I knew there was some West Eurasian backwash in African populations, during the last Ice Age; I further presumed there’d be Neander in that.
The article confirms the Neander component of that backwash “over roughly the past 20,000 years”. It also confirms that these were the western sort of Neander, not those Neanders (much less Denisovans) contributing to the Orient.
But I’d thought its initial mix would have come wholly from the canonical out-of-Africa 70kBC, backwashing to the Horn and Algiers over the full ice-age 13kBC. This article is talking about a full out-of-Africa around the Eemian, 130kBC – which didn’t wash back. At least, not directly at that time…
I did know of some trace of that Eemian pulse in Eurasia. Specifically: that trace is modern-human in post-Eemian western Neander corpses, recently exhumed. Now we’re seeing it back in Africa too. So it wasn’t just a one-time meetup into a population subsequently slain, like that Ice Age hybrid of Romania. Part-African hybrids were the rule in west Eurasia 120k-70kBC.
This hybrid wagons-south DNA is now expressed over a good deal of Africa; they’re talking modern Yoruba. Researchers needing a baseline for ancient DNA should use the pygmies instead.

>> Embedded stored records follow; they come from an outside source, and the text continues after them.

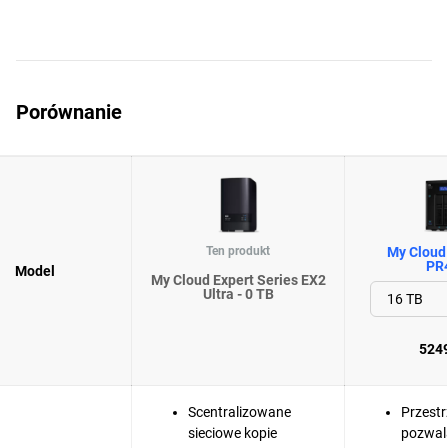
Porównanie
Ten produkt
My Cloud 
PR
Model
My Cloud Expert Series EX2
Ultra - 0 TB
5249
Scentralizowane
Przestr
sieciowe kopie
pozwal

Of interest to Africans: these Neander genes in Africa were for “bolstering the immune system and modifying sensitivity to ultraviolet radiation”. So some Eurasian plagues were roaming around Africa during that ice-age. Also (I guess) some Africans were considering a move into local forests, which the Neander DNA would have helped.
UPDATE 8/6 PM: There were earlier pulses into Europe, which didn't wash back.